1. Various of Professor Lin Gang, an expert in cross-strait politics and professor at the School of International and Public Affairs at Shanghai's Jiaotong University, reading news of Tsai Ing-wen's speech on computer
2. SOUNDBITE (English) Professor Lin Gang, School of International and Public Affairs, Jiaotong University:
"I think that Beijing will become more suspicious to her (Taiwanese President Tsai Ing-wen). Simply because she didn't want to mention about (the) one-China (policy)."
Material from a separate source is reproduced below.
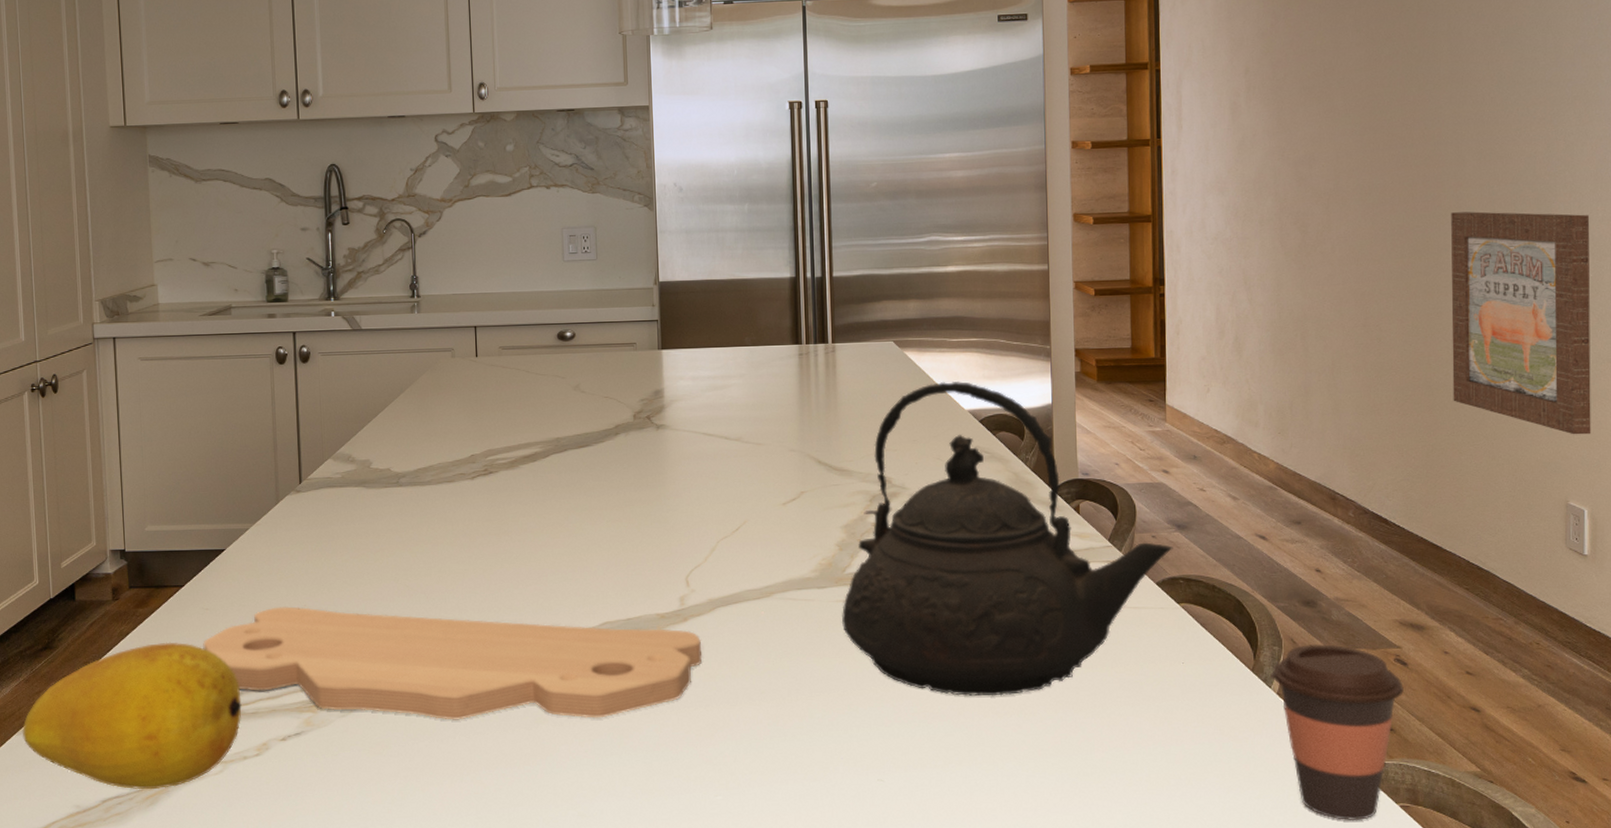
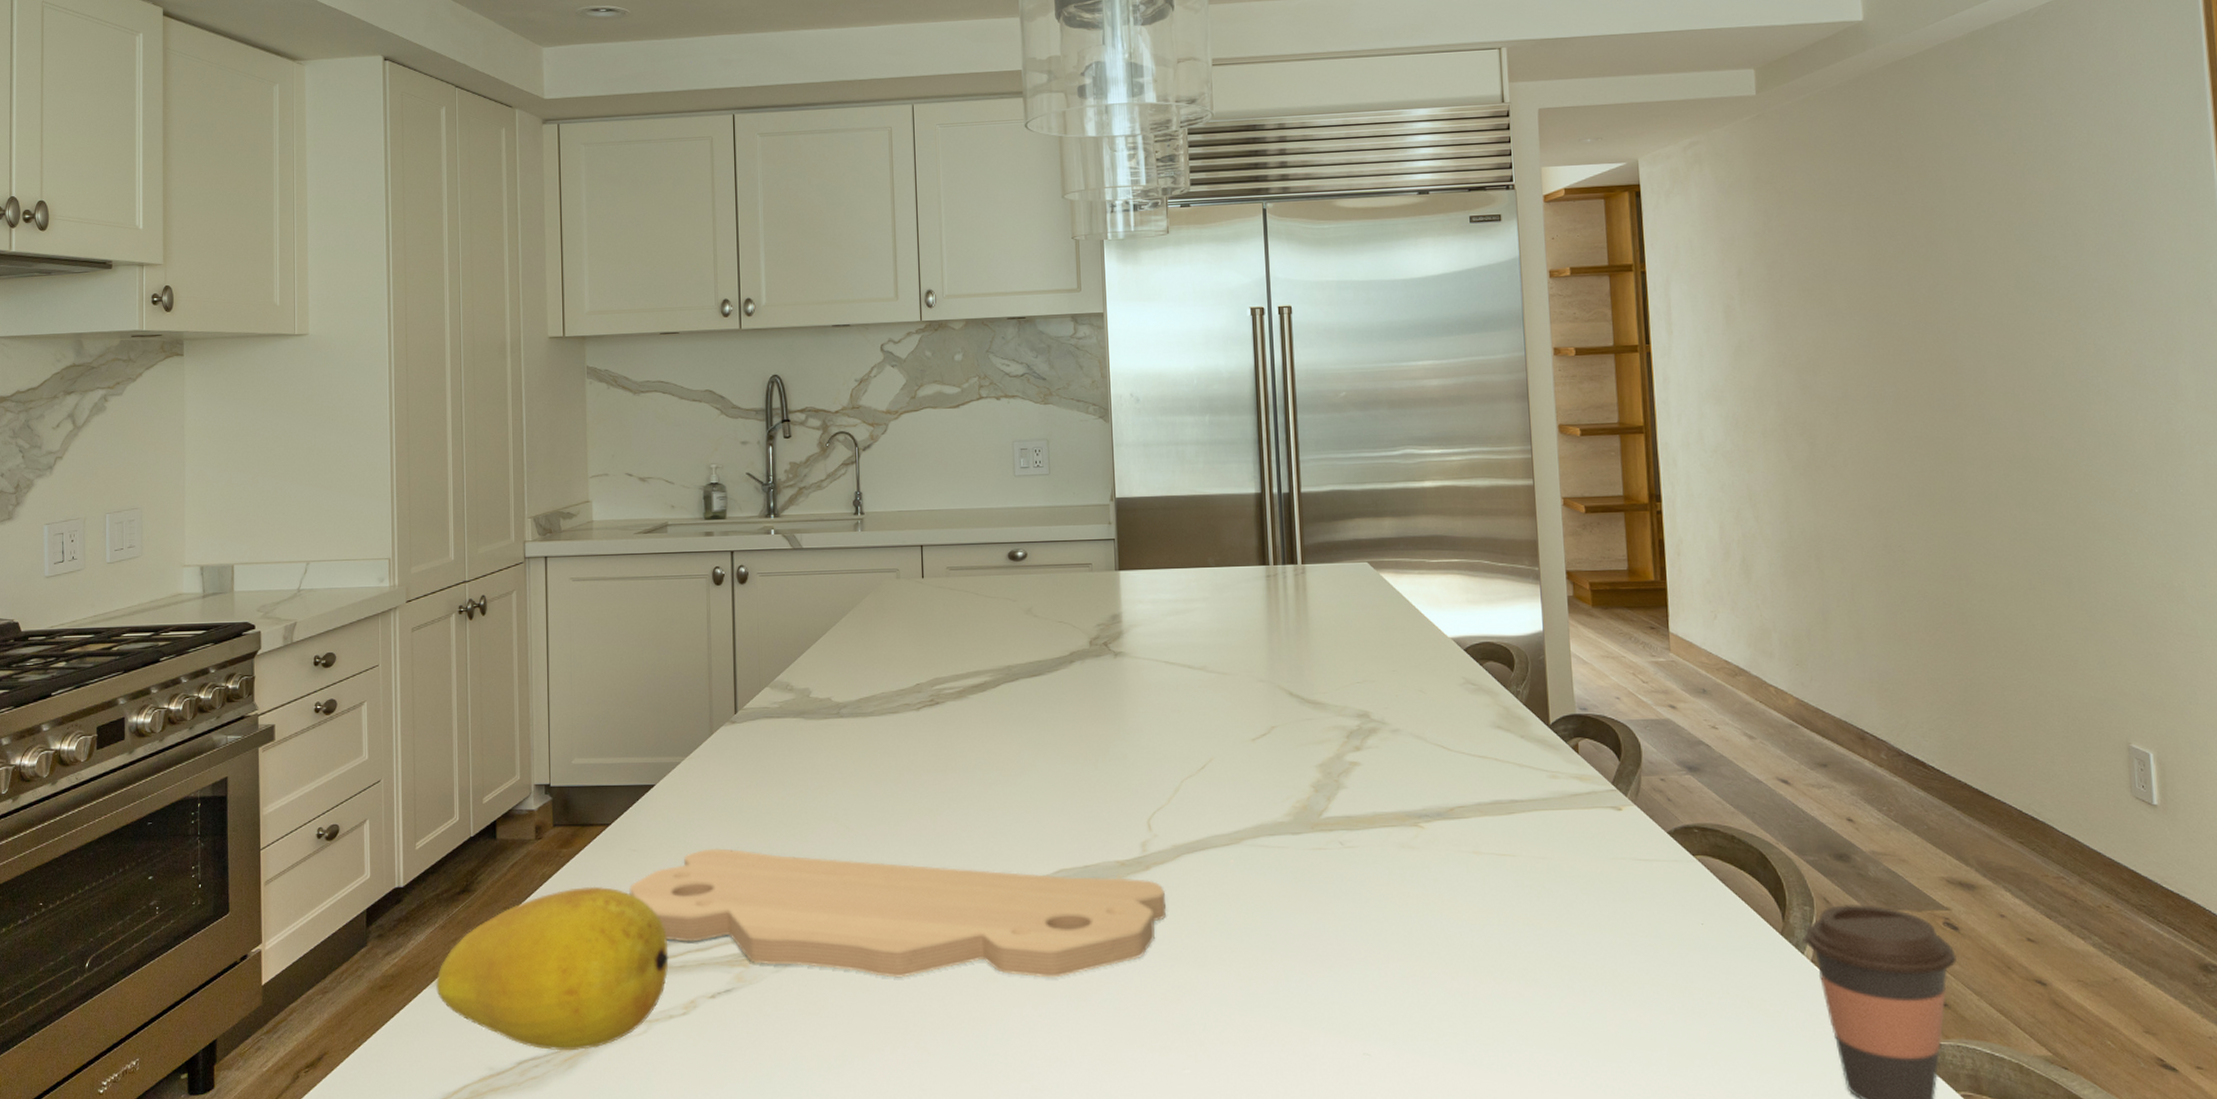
teakettle: present [841,382,1173,696] -> none [1318,606,1685,959]
wall art: present [1451,211,1591,435] -> none [1974,421,2151,669]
3. Wide pan of Lin during interview
4. SOUNDBITE (English) Professor Lin Gang, School of International and Public Affairs, Jiaotong University:
"She also mentioned she wants to protect Taiwan's sovereignty and territory. She called "ROC"'s (Republic of China) territory. Sovereignty, territory and sovereignty. But we don't know does that territory, sovereignty include mainland or not? That's not quite clear. So that's our concern. Because of that concern I think that without the 1992 consensus it is difficult, it is not possible for the regular communications between the two semi-official organisations (the mainland's Association for Relations Across the Taiwan Straits and Taiwan's Straits Exchange Foundation)."
5. Cutaway of Lin
6. SOUNDBITE (English) Professor Lin Gang, Professor Lin Gang, School of International and Public Affairs, Jiaotong University:
"We wonder does that have some kind of meaning for the one-China? We are not sure. Talking about ROC constitution, yes constitutionally speaking it covers (the) mainland. But she didn't say that. So it's still ambiguous. When we put these ambiguous languages with DPP's party platform and their supporters' inclinations, we of course will be concerned."
Beijing could become more "suspicious" of Taiwan's new president a cross-strait relations expert told AP on Friday, after the self-governing island's new president omitted mentioning the one-China policy in her inaugural address.
Professor Lin Gang, a professor at the School of International and Public Affairs at Shanghai's Jiaotong University, said communications could seriously deteriorate between the two sides after Tsai Ing-wen's "ambiguous language" on Friday.
Tsai said in her speech that she respected the "joint acknowledgements and understandings" reached between the sides at a landmark 1992 meeting seen by China as underpinning all subsequent contacts and agreements.
However, Tsai made no explicit mention of the concept that Taiwan is a part of China, which Beijing says is crucial to the entire relationship.
Beijing claims the self-governing island as its own territory.
China maintains that Taiwan must unify with the mainland eventually, by force if necessary.
However, Taiwanese public opinion is strongly against any sort of political union between the sides, instead favouring the status of de facto independence and robust social and economic interactions.
Chinese President Xi Jinping has said the issue of unification cannot be put off indefinitely and China's military has in recent days staged sabre-rattling war games along the coastline facing Taiwan.